Manufacture This

The blog of the Alliance for American Manufacturing

Without someone to take the reins, manufacturers are vulnerable to outsourcing.

Many American manufacturers have a succession problem, especially in the Chicagoland area.

More than 60 percent of manufacturing companies there have no clear successor, according to the University of Illinois at Chicago's Great Cities Institute. And so the Ownership Conversion Project (OCP), a consortium of business, labor, and economic development groups spearheaded by Chicago-based nonprofit Manufacturing Renaissance, has taken the initiative to address this glaring problem.

How? OCP aims to address the succession problem by connecting current factory owners with potential buyers, especially potential buyers from underrepresented groups, such as African Americans and Latinos/as.

Why does the succession of manufacturing company ownership matter? A big reason is because manufacturing companies without a clear successor, be it a family member or a buyer in the community, become more vulnerable to buyouts from powerful firms with few ties to their surrounding communities.

And with few ties, outsourcing becomes much easier.

As the past decades have shown us, outsourcing is much more than jobs going overseas. It’s the dismantling of entire communities along with the livelihoods that sustain them. It’s the abandonment of ethical labor and environmental standards in exchange for lax regulations abroad that exploit people and the environment.

It’s about losing a lot for many in exchange for a few extra bucks for a few.

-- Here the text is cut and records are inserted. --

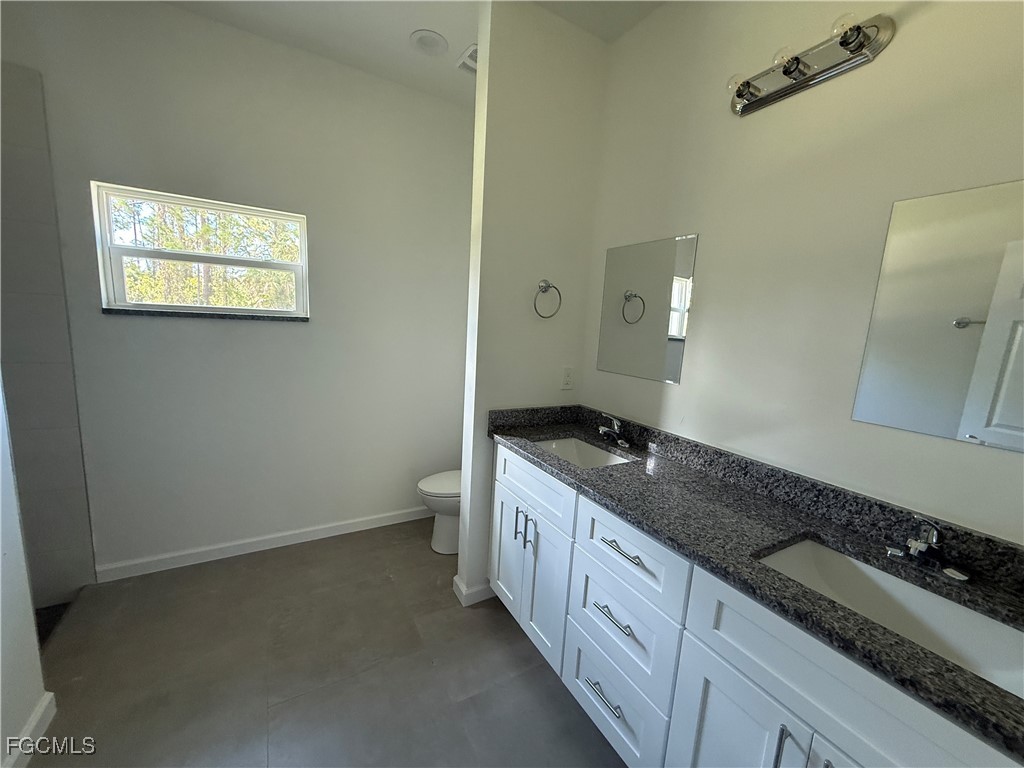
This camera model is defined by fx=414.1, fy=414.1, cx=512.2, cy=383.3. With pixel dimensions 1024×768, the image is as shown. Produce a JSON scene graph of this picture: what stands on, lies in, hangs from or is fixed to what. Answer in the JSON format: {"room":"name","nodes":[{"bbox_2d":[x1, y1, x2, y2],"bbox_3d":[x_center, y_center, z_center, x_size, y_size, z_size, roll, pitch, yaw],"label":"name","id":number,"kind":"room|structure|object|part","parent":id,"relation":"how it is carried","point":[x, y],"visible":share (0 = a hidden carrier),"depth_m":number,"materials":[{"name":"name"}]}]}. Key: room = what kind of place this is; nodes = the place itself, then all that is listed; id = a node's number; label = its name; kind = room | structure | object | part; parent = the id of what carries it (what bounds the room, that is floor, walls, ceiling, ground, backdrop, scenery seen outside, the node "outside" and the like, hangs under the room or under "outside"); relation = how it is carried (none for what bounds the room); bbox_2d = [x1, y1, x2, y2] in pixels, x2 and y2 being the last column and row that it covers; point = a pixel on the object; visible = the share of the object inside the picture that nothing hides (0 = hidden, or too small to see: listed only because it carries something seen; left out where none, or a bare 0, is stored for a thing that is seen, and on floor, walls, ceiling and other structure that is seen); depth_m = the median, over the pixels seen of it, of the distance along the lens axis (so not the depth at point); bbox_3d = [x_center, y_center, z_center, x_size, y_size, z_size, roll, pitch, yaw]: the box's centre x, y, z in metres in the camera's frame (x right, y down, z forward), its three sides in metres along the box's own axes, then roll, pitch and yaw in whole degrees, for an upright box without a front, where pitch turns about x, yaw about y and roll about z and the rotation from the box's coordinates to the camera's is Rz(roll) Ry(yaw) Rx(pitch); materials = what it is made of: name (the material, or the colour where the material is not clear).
{"room":"bathroom","nodes":[
{"label":"bathroom","id":0,"kind":"room"},
{"bbox_2d":[0,378,49,767],"bbox_3d":[-1.186,-0.025,0.513,0.126,2.689,1.786,-2,11,-31],"label":"left wall","id":1,"kind":"structure","parent":0,"point":[1,620],"depth_m":1.29,"materials":[{"name":"white paint"}]},
{"bbox_2d":[3,692,56,767],"bbox_3d":[-1.214,1.232,0.780,0.015,0.093,1.556,-2,11,-31],"label":"baseboard","id":2,"kind":"structure","parent":1,"relation":"attached to","point":[43,708],"depth_m":1.32,"materials":[{"name":"white paint"}]},
{"bbox_2d":[0,62,95,600],"bbox_3d":[-2.395,-0.118,1.676,0.910,2.320,0.011,-2,11,-31],"label":"shower wall","id":3,"kind":"structure","parent":0,"point":[56,493],"depth_m":1.85,"materials":[{"name":"grey tile"}]},
{"bbox_2d":[1,0,472,580],"bbox_3d":[-1.430,-0.384,2.304,2.973,2.786,0.137,-2,11,-31],"label":"back wall","id":4,"kind":"structure","parent":0,"point":[278,336],"depth_m":2.25,"materials":[{"name":"white paint"}]},
{"bbox_2d":[90,181,309,317],"bbox_3d":[-1.579,-0.657,2.189,0.879,0.587,0.081,-2,11,-31],"label":"window","id":5,"kind":"structure","parent":4,"relation":"in","point":[259,214],"depth_m":2.14,"materials":[{"name":"white"}]},
{"bbox_2d":[101,307,310,321],"bbox_3d":[-1.546,-0.360,2.183,0.877,0.026,0.079,-2,11,-31],"label":"window sill","id":6,"kind":"structure","parent":4,"relation":"attached to","point":[109,310],"depth_m":2.11,"materials":[{"name":"stone"}]},
{"bbox_2d":[93,506,430,582],"bbox_3d":[-1.163,0.932,2.644,2.166,0.088,0.014,-2,11,-31],"label":"baseboard","id":7,"kind":"structure","parent":4,"relation":"attached to","point":[257,549],"depth_m":2.41,"materials":[{"name":"white paint"}]},
{"bbox_2d":[19,516,628,767],"bbox_3d":[-0.502,1.294,1.241,2.976,0.099,3.518,-2,11,-31],"label":"floor","id":8,"kind":"structure","parent":0,"point":[537,667],"depth_m":1.66,"materials":[{"name":"tile"}]},
{"bbox_2d":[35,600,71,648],"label":"shower floor","id":9,"kind":"object","parent":8,"relation":"on","point":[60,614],"visible":0.13,"depth_m":1.84,"materials":[{"name":"tile"}]},
{"bbox_2d":[417,469,461,555],"bbox_3d":[-0.249,0.643,2.643,0.724,0.765,0.447,-2,11,-31],"label":"toilet","id":10,"kind":"object","parent":8,"relation":"on","point":[420,485],"visible":0.29,"depth_m":2.50,"materials":[{"name":"white ceramic"}]},
{"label":"toilet lid","id":11,"kind":"part","parent":10,"relation":"part of","materials":[{"name":"white plastic"}]},
{"bbox_2d":[487,445,1022,767],"bbox_3d":[0.532,0.821,1.411,0.577,0.892,1.776,-2,11,-31],"label":"vanity cabinet","id":12,"kind":"object","parent":8,"relation":"on","point":[698,674],"visible":0.72,"depth_m":1.10,"materials":[{"name":"white paint"}]},
{"bbox_2d":[486,401,1023,760],"bbox_3d":[0.591,0.316,1.377,0.536,0.117,1.878,-2,11,-31],"label":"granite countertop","id":13,"kind":"structure","parent":12,"relation":"on","point":[514,442],"depth_m":1.10,"materials":[{"name":"black stone"}]},
{"bbox_2d":[534,436,631,468],"bbox_3d":[0.275,0.383,1.807,0.367,0.146,0.474,-2,11,-31],"label":"sink","id":14,"kind":"object","parent":13,"relation":"in","point":[554,444],"visible":0.34,"depth_m":1.99,"materials":[{"name":"white ceramic"}]},
{"bbox_2d":[598,413,630,447],"bbox_3d":[0.446,0.203,1.879,0.153,0.133,0.174,-2,11,-31],"label":"faucet","id":15,"kind":"object","parent":13,"relation":"on","point":[615,427],"visible":0.99,"depth_m":1.87,"materials":[{"name":"silver metal"}]},
{"bbox_2d":[755,538,1023,698],"bbox_3d":[0.819,0.561,0.910,0.344,0.146,0.525,-2,11,-31],"label":"sink","id":16,"kind":"object","parent":13,"relation":"in","point":[980,620],"visible":0.51,"depth_m":0.98,"materials":[{"name":"white ceramic"}]},
{"bbox_2d":[886,516,971,581],"bbox_3d":[0.978,0.379,0.986,0.155,0.130,0.154,-2,11,-31],"label":"faucet","id":17,"kind":"object","parent":13,"relation":"on","point":[919,545],"visible":0.99,"depth_m":0.98,"materials":[{"name":"silver metal"}]},
{"bbox_2d":[157,0,663,106],"bbox_3d":[-0.380,-1.489,0.610,3.172,0.102,3.688,-2,11,-31],"label":"ceiling","id":18,"kind":"structure","parent":0,"point":[425,20],"depth_m":1.94,"materials":[{"name":"white paint"}]},
{"bbox_2d":[409,29,447,55],"bbox_3d":[-0.415,-1.680,2.049,0.188,0.016,0.189,-2,11,-31],"label":"ceiling light","id":19,"kind":"object","parent":18,"relation":"in","point":[435,39],"visible":0.99,"depth_m":2.03,"materials":[{"name":"white"}]},
{"bbox_2d":[455,43,477,73],"bbox_3d":[-0.142,-1.684,2.182,0.251,0.017,0.243,-2,11,-31],"label":"ceiling vent","id":20,"kind":"object","parent":18,"relation":"attached to","point":[467,57],"visible":0.4,"depth_m":2.16,"materials":[{"name":"white metal"}]},
{"bbox_2d":[457,0,608,608],"bbox_3d":[0.085,-0.257,2.086,0.628,2.771,0.125,-2,11,-31],"label":"partition wall","id":21,"kind":"structure","parent":0,"point":[465,454],"depth_m":1.92,"materials":[{"name":"white paint"}]},
{"bbox_2d":[452,573,494,606],"bbox_3d":[0.003,1.049,2.324,0.666,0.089,0.188,-2,11,-31],"label":"baseboard","id":22,"kind":"structure","parent":21,"relation":"attached to","point":[458,592],"depth_m":2.12,"materials":[{"name":"white paint"}]},
{"bbox_2d":[533,280,561,318],"bbox_3d":[0.160,-0.410,2.007,0.163,0.186,0.066,-2,11,-31],"label":"towel ring","id":23,"kind":"object","parent":21,"relation":"attached to","point":[548,287],"visible":0.97,"depth_m":2.00,"materials":[{"name":"silver metal"}]},
{"bbox_2d":[561,366,574,389],"bbox_3d":[0.291,-0.029,2.180,0.072,0.117,0.008,-2,11,-31],"label":"wall outlet","id":24,"kind":"object","parent":21,"relation":"attached to","point":[567,381],"visible":0.98,"depth_m":2.18,"materials":[{"name":"white plastic"}]},
{"bbox_2d":[580,0,1023,542],"bbox_3d":[0.774,-0.161,1.642,0.132,2.790,3.423,-2,11,-31],"label":"right wall","id":25,"kind":"structure","parent":0,"point":[908,29],"depth_m":1.30,"materials":[{"name":"white paint"}]},
{"bbox_2d":[595,233,698,385],"bbox_3d":[0.576,-0.335,1.874,0.007,0.604,0.509,-2,11,-31],"label":"mirror","id":26,"kind":"object","parent":25,"relation":"attached to","point":[673,332],"visible":0.99,"depth_m":1.83,"materials":[{"name":"silver mirror"}]},
{"bbox_2d":[726,12,894,115],"bbox_3d":[0.827,-0.953,1.235,0.150,0.111,0.445,-2,11,-31],"label":"vanity light","id":27,"kind":"object","parent":25,"relation":"attached to","point":[757,102],"visible":0.99,"depth_m":1.21,"materials":[{"name":"silver metal"}]},
{"bbox_2d":[851,178,1023,452],"bbox_3d":[1.148,-0.150,0.933,0.006,0.613,0.532,-2,11,-31],"label":"mirror","id":28,"kind":"object","parent":25,"relation":"attached to","point":[976,424],"visible":1,"depth_m":1.02,"materials":[{"name":"mirror"}]},
{"label":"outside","id":29,"kind":"structure","parent":0,"visible":0},
{"label":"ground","id":30,"kind":"structure","parent":29,"visible":0},
{"bbox_2d":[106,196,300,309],"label":"tree","id":31,"kind":"object","parent":30,"relation":"on","point":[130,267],"visible":0.22,"depth_m":6.28,"materials":[{"name":"green plant"}]}
]}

OCP strives to tackle this fundamental issue for American manufacturers with the goal of sustaining the health of manufacturing communities. With the project's focus on diversity and inclusion, it works hard to guarantee that manufacturing’s benefits reach all members of the area.

Manufacturing Renaissance’s OCP is a remarkable example of how communities and manufacturers can work together to thrive. Supporting projects like this are essential to fostering American manufacturing and empowering manufacturing communities throughout the U.S.